The minister arrived in London from the World Economic Forum in Davos to stock-take and interact with stakeholders and business people ahead of the fourth round of FTA negotiations, set for June 13 in the UK.
During a curtain raiser event on Thursday evening for the annual UK-India Week by India Global Forum (IGF) scheduled from June 27, Goyal pointed to the FTAs concluded at speed with the UAE and Australia as a sign of things to come.
Canada is progressing well towards an early harvest agreement. With the UK, we had agreed to do an early harvest agreement – basically, to grab the low-hanging fruits and leave the more difficult elements for the next stage and give the people of both countries the confidence that this agreement is a win-win, the minister said.
But the way things are progressing, we’ll actually land up doing a full FTA with the UK by Diwali. I have had very good meetings on it, he said.
Diwali in October was set as a timeline for a draft FTA after British Prime Minister Boris Johnson’s talks with Prime Minister Narendra Modi during his visit to India last month.
Indian High Commissioner Gaitri Issar Kumar revealed at the event that Prime Minister Johnson has already extended an invitation to his Indian counterpart to visit the UK to sign off on the draft agreement once it is ready later in the year.

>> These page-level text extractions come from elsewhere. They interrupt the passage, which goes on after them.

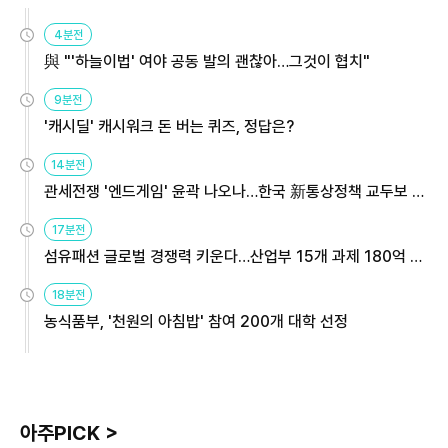
4분전
與 "'하늘이법' 여야 공동 발의 괜찮아…그것이 협치"
9분전
'캐시딜' 캐시워크 돈 버는 퀴즈, 정답은?
14분전
관세전쟁 '엔드게임' 윤곽 나오나…한국 新통상정책 교두보 활
용해야
17분전
섬유패션 글로벌 경쟁력 키운다…산업부 15개 과제 180억 지
원
18분전
농식품부, '천원의 아침밥' 참여 200개 대학 선정
아주PICK >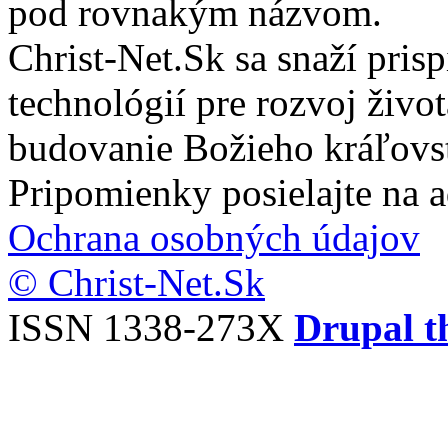
pod rovnakým názvom.
Christ-Net.Sk sa snaží pri
technológií pre rozvoj živo
budovanie Božieho kráľovs
Pripomienky posielajte na 
Ochrana osobných údajov
© Christ-Net.Sk
ISSN 1338-273X
Drupal t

Asked about the points of contention in the path of such a tight timeline, Goyal said: Our approach is that we are very honest and upfront in our constraints, yet willing to be sensitive to the concerns of the other country. He went on to highlight the ‘relentless work, study, focus and engagement with stakeholders’ that is required in the entire process towards an FTA.
You are actually writing out the destiny of your trading relations between two nations for the next 30 or 50 years. Particularly in this current world where there is so much dichotomy between countries, so much distrust. The world has realised that they would rather work with a trusted partner like India, the minister said.
When you do a trade deal, you are crystal gazing 30-50 years into the future, so you have to be very careful. I can’t afford to make a mistake. Everybody has to be very cautious. Lots of modelling has to be done, he said.
The minister noted that India, as one of the fastest growing economies of the world, even growing at a ‘modest 8 per cent every year’ would be 10 times from where the economy is now at the least.
That is the opportunity on offer for a fair and equitable agreement which is what was understood in the UAE and Australia, which is why we were able to close fast, he said.